Kay Gottschalk, an AfD lawmaker who first met Weidel when she joined the national executive committee in 2015, said she was “perfect” to reach out to groups where the party had no traditionally not been successful, including female voters.
His detractors warn that it is an act. The co-leader of the ruling Social Democrats, Lars Klingbeil, called her a “wolf in sheep’s clothing”.


Analysts and even some of his own allies within the AfD say that while the party appears poised to double its support from the 10% it achieved in the last federal election in 2021, Weidel cannot afford to do so. attribute only one part.
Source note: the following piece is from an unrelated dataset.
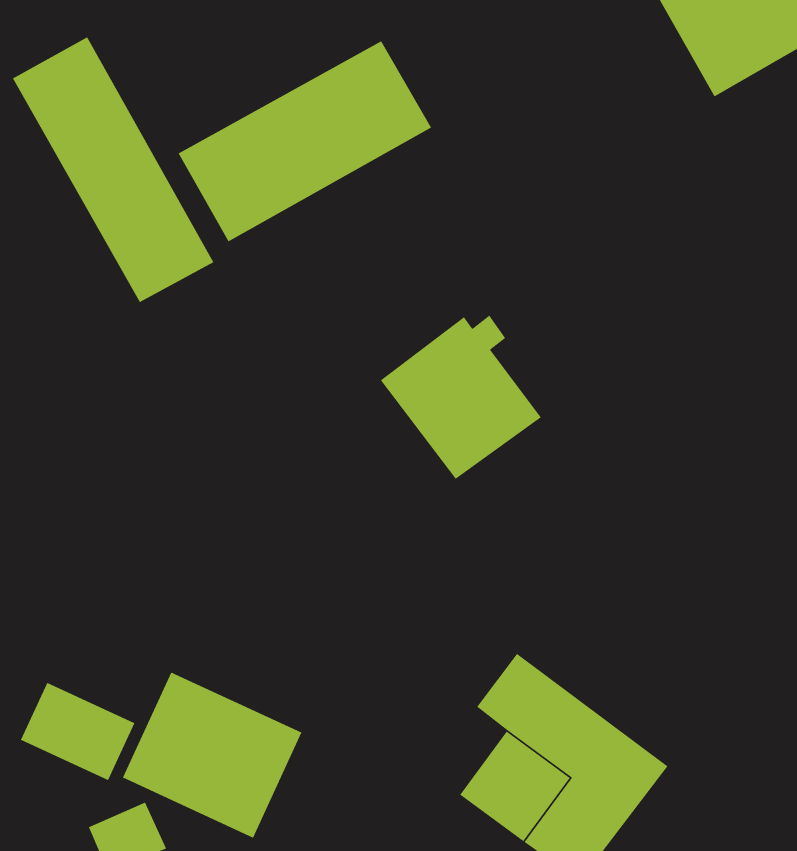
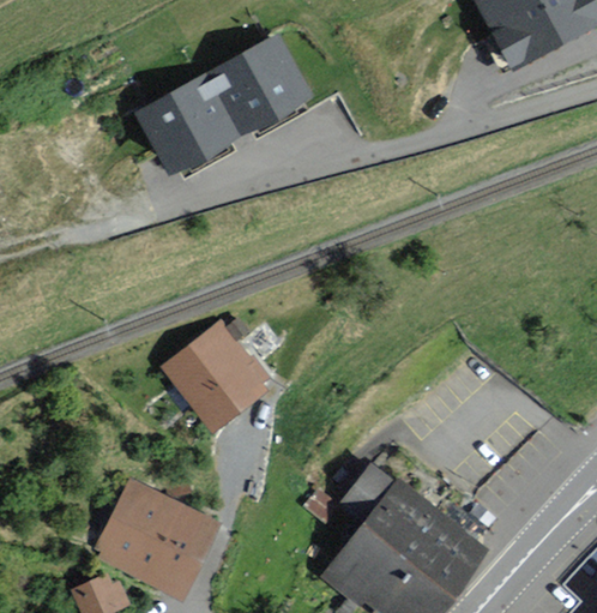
building: [12,36,215,303] -> none
building: [380,314,542,480] -> [163,315,278,433]
building: [20,682,136,781] -> none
Deep public dissatisfaction with Angela Merkel’s 2015 decision to welcome around a million migrants and asylum seekers has helped the AfD grow since its beginnings in 2013 as a single party opposed to the ‘euro.
The deep unpopularity of SPD Chancellor Olaf Scholz’s three-way “traffic light” coalition, which collapsed in November, was also crucial in attracting new voters to the AfD. So are lukewarm attitudes toward the leading candidate, Christian Democratic leader Friedrich Merz, as well as widespread concern about the stagnation of the German economy and the future of manufacturing industry of the country.
“The dissatisfaction with other parties is enormous,” said a senior AfD official. “We’re enjoying it.”
Yet Weidel, co-leader of the AfD since 2019, has also proven himself to be a survivor within a group known for its infighting. Insiders say she has been adept at managing the party’s radical flank.
Regardless of its performance, the party has virtually no hope of taking power in Berlin after next month’s vote due to the “firewall” erected by Germany’s main parties, all of which have ruled out forming a coalition with the AfD.
But its officials are already looking ahead to the next election, scheduled for 2029, where they hope an even stronger showing could force other parties to abandon their resistance to cooperation. They are particularly inspired by the Austrian Herbert Kickl, whom the country’s president asked last week to form a government after the failure of attempts by centrist parties to form a coalition excluding his Freedom Party.
“It looks like a pattern and they are exploiting it,” said historian Rödder. “They point to Austria to say: ‘It’s Germany in four years’.”